Autor: Leonardo Barci
Se você conhece um pouco sobre a história recente de Nova Iorque, sabe que até 1990 a cidade não era tão calma e tranquila quanto refletem os números mais recentes. Embora haja muita discussão sobre o tema, atribui-se boa parcela da queda no número de crimes violentos na cidade, à política de tolerância zero ou política da janela quebrada. Se você não tem referência do que se trata, foi a estratégia utilizada pelo prefeito da época – Rudolph Giuliani – de combater todos os crimes com o mesmo vigor, desde uma janela quebrada até as ações mais violentas.
De alguma maneira, sabemos que este olhar cuidadoso surte algum efeito.

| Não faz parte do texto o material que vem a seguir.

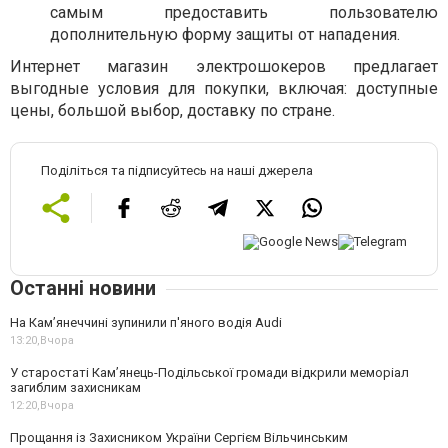
самым предоставить пользователю
дополнительную форму защиты от нападения.
Интернет магазин электрошокеров предлагает
выгодные условия для покупки, включая: доступные
цены, большой выбор, доставку по стране.
Поділіться та підписуйтесь на наші джерела
Останні новини
На Камʼянеччині зупинили п'яного водія Audi
13:20,
Вчора
У старостаті Кам’янець-Подільської громади відкрили меморіал
загиблим захисникам
12:20,
Вчора
Прощання із Захисником України Сергієм Вільчинським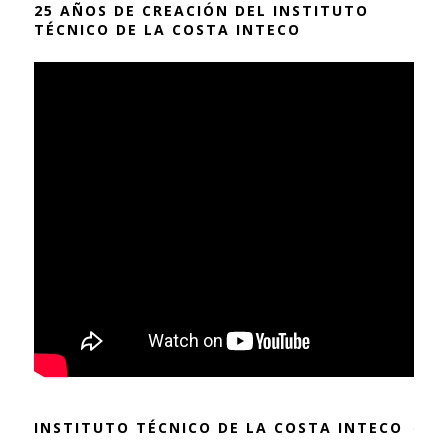
25 AÑOS DE CREACIÓN DEL INSTITUTO
TÉCNICO DE LA COSTA INTECO
INSTITUTO TÉCNICO DE LA COSTA INTECO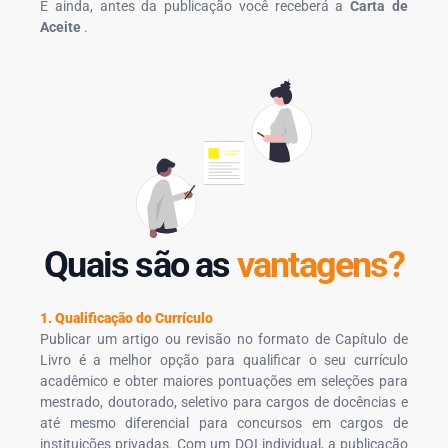
E ainda, antes da publicação você receberá a
Carta de
Aceite
.
Quais são as
vantagens?
1. Qualificação do Currículo
Publicar um artigo ou revisão no formato de Capítulo de
Livro é a melhor opção para qualificar o seu currículo
acadêmico e obter maiores pontuações em seleções para
mestrado, doutorado, seletivo para cargos de docências e
até mesmo diferencial para concursos em cargos de
instituições privadas. Com um DOI individual, a publicação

Foi o caso do metrô de São Paulo que, desde sua fundação até os dias atuais, segue a política de cuidado extremo com a ordem e limpeza. A fórmula é simples, a correção de algo “fora do lugar” é feita sempre no menor tempo possível pela pessoa mais acessível. Mudanças sistêmicas, isto é, que envolvem diversos atores, porém, não acontecem do dia para a noite. Mesmo o metrô, demorou um bom tempo até que as pessoas reconhecessem que ali dentro havia uma “cultura diferente”. E como estas mudanças começam?
Se você mora, por exemplo, no centro de uma cidade onde a periferia é violenta, é pouco provável que por vontade própria as pessoas da região central se mobilizem para olhar para este tema. Agora, se a violência e a criminalidade “batem à porta” de todos na cidade de maneira indistinta, então é provável, como aconteceu em Nova Iorque, que a mobilização seja também de todos. Na essência desta mudança está a não banalização de um fato, por menor que ele seja.

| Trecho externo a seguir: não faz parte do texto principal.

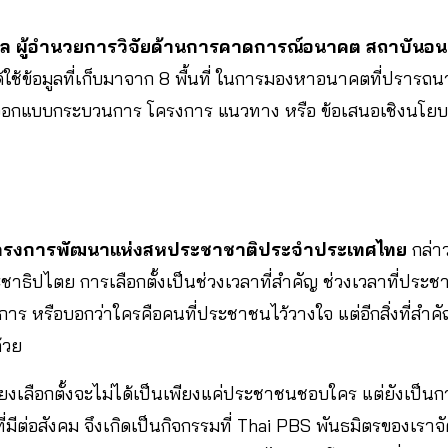
กุล ผู้อำนวยการวิจัยด้านการคาดการณ์อนาคต สถาบัน
 ได้ใช้ข้อมูลที่เก็บมาจาก 8 พื้นที่ ในการมองหาอนาคตที่ปรารถน
ารออกแบบกระบวนการ โครงการ แนวทาง หรือ ข้อเสนอเชิงนโยบาย
ทนโครงการพัฒนาแห่งสหประชาชาติประจำประเทศไทย
กล่า
ธิปไตย การเลือกตั้งเป็นช่วงเวลาที่สำคัญ ช่วงเวลาที่ปร
าร หรือบอกว่าใครคือคนที่ประชาชนไว้วางใจ แต่อีกสิ่งที่สำค
้วย
ยงเลือกตั้งจะไม่ได้เป็นเพียงแค่ประชาชนชอบใคร แต่ยังเป็นก
ีต่อสังคม จึงเกิดเป็นกิจกรรมที่ Thai PBS พันธมิตรของเราจัดข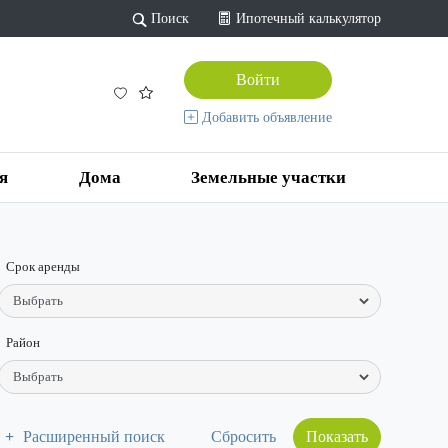
Поиск
Ипотечный калькулятор
Войти
Добавить объявление
я
Дома
Земельные участки
Срок аренды
Район
Расширенный поиск
Показать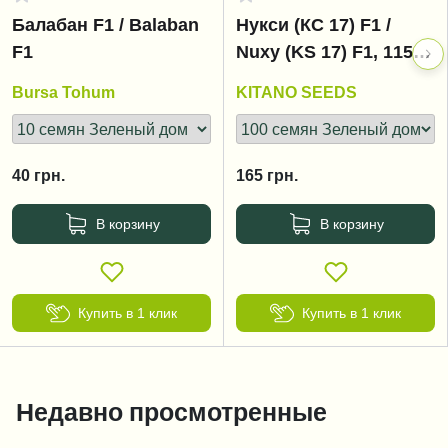
Балабан F1 / Balaban
Нукси (КС 17) F1 /
F1
Nuxy (KS 17) F1, 115-
125 дней
Bursa Tohum
KITANO SEEDS
40
грн.
165
грн.
В корзину
В корзину
Купить в 1 клик
Купить в 1 клик
Недавно просмотренные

Vejo hoje o Relacionamento entre empresa e cliente com o risco de se banalizar. A internet tem trazido aos profissionais de marketing algo sonhado já há muitos anos, que é ter acesso a um contato direto (ainda que através de um banner) ao seu cliente. Mesmo para empresas de varejo que sempre receberam pessoalmente seus clientes, saber quem eles são, ainda é um desafio. A internet, porém, tem rapidamente transformado clientes em números.
Você já notou que se você faz uma pesquisa em um grande site comercial, parece que aquela mensagem “te persegue” por onde quer que você vá? Mesmo depois de você já ter tomado a decisão de compra. Por trás disto existe uma complexa e gigantesca rede de anúncios, as chamadas Ad Networks. O fato de se conseguir chegar virtualmente a qualquer pessoa que esteja conectada à internet tem acelerado algo que o mercado de comunicação de forma geral já vem percebendo há pelo menos 10 anos: a queda na eficiência dos anúncios.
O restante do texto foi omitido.